The intuitive answer is probably yes. They statistically have more devices at risk, but I would also argue that they may not have as much IP enabled specialty equipment. So the question of whether the numbers are higher or lower for the small to medium size business does not really matter for this blog; however what does matter is that in every environment, devices that have vulnerabilities may be overlooked.
A case in point: how many environments have printer/copiers installed that are networked based? I am willing to bet most small businesses do. Has anyone ever changed the SNMP community string passwords on those devices from their defaults? If you do not know the answer to this, they are probably set to the manufacturer’s defaults and a program or user could reprogram the device, add email addresses as valid destinations, or just reprogram something as simple as the LCD.
The team at IronGeek has posted a nice blog about the hacks you can do to the most common printers using manufacturer defaults. I am making this point because most users do not think their devices could be leveraged against them or that it would take a geek with nothing better to do but cause some mischief.
If you are unfamiliar with risks associated with printer vulnerabilities, ask yourself a few basic questions about the devices in your organization. Do they provide copy and scan functions via email? Do they have internal hard drives? Do they have the ability to send faxes? If they do, then they can probably be reprogrammed using default settings to copy someone on every email sent from the device or allow a user to pull printed data from the internal hard disk. Imagine HR using the device and everything scanned, faxed, or sent via email being duplicated to a rogue email address.

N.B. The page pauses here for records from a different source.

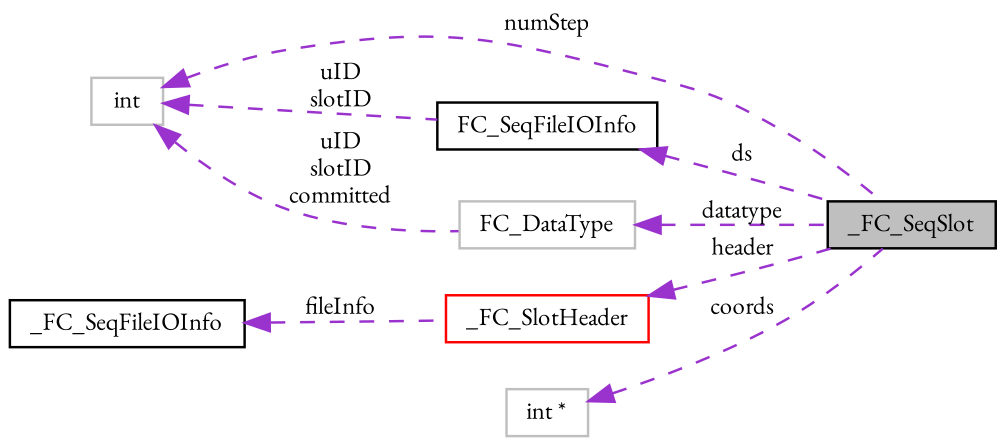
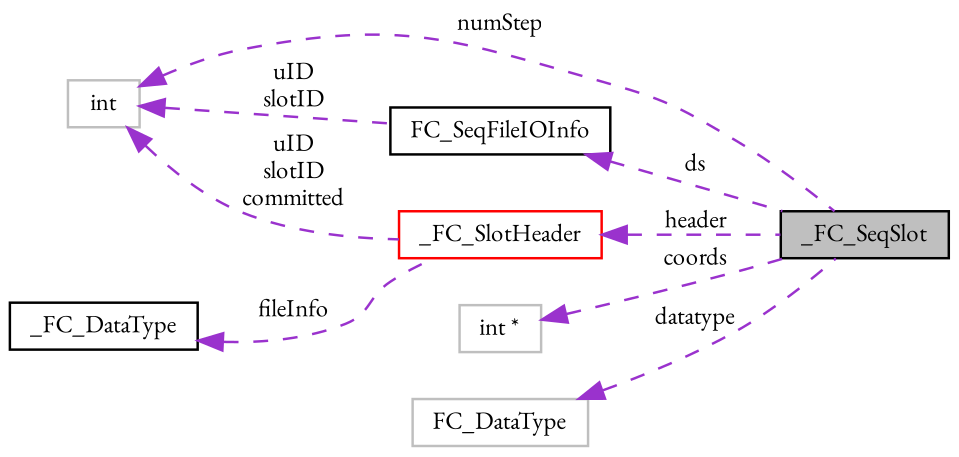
  digraph {
    fontname="EB Garamond"
    rankdir=LR
    node [color=black fillcolor=white fontname="EB Garamond" fontsize=10 shape=record style=filled]
    edge [color=darkorchid3 dir=back fontname="EB Garamond" fontsize=10 labelfontname="FreeSans.ttf" labelfontsize=10 style=dashed]
    n1 [fillcolor=grey75 fontcolor=black height=0.2 label=_FC_SeqSlot width=0.4]
    n2 [height=0.2 label=FC_SeqFileIOInfo width=0.4]
    n3 [color=grey75 height=0.2 label=int width=0.4]
    n4 [color=red height=0.2 label=_FC_SlotHeader width=0.4]
-   n5 [height=0.2 label=_FC_SeqFileIOInfo width=0.4]
+   n5 [height=0.2 label=_FC_DataType width=0.4]
    n6 [color=grey75 height=0.2 label="int *" width=0.4]
    n7 [color=grey75 height=0.2 label=FC_DataType width=0.4]
    n2 -> n1 [label=ds]
    n3 -> n1 [label=numStep]
    n3 -> n2 [label="uID\nslotID"]
-   n3 -> n7 [label="uID\nslotID\ncommitted"]
+   n3 -> n4 [label="uID\nslotID\ncommitted"]
    n4 -> n1 [label=header]
    n5 -> n4 [label=fileInfo]
    n6 -> n1 [label=coords]
    n7 -> n1 [label=datatype]
  }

Given that one third of devices have faults like these printers, it is only a matter of time before malware leverages one of these ubiquitous devices. Consider the recent 2010 CVE rash of vulnerabilities for devices like the Cisco ASA 5500 Security Appliance. While exploits do exist for these vulnerabilities, I strongly believe it is only a matter of time until one of them finds its way into malware and will ultimately cripple a business much worse than any worm or bot infestation.
So what is a business to do?
• Perform regular vulnerability assessments; just like locking your car door and making sure all the windows are closed when you leave your home.
• Keep the devices secure and change default passwords just like major regulatory compliance initiatives dictate; PCI DSS for example.
• All critical vulnerabilities should be fixed, regardless of the device.
Finally, if you need help securing your environment, ask an expert. People hire alarm companies all the time to secure their offices and homes. Businesses should consider hiring security experts to protect their systems and data in just the same way.
Could your business operate without your computers? Probably not. Vulnerabilities that can be exploited can take down a business just as badly as a physical theft of equipment and we all already pay for alarm systems today. Vulnerability assessment, mitigation, and protection only make sense to secure our dependency on these electronic systems.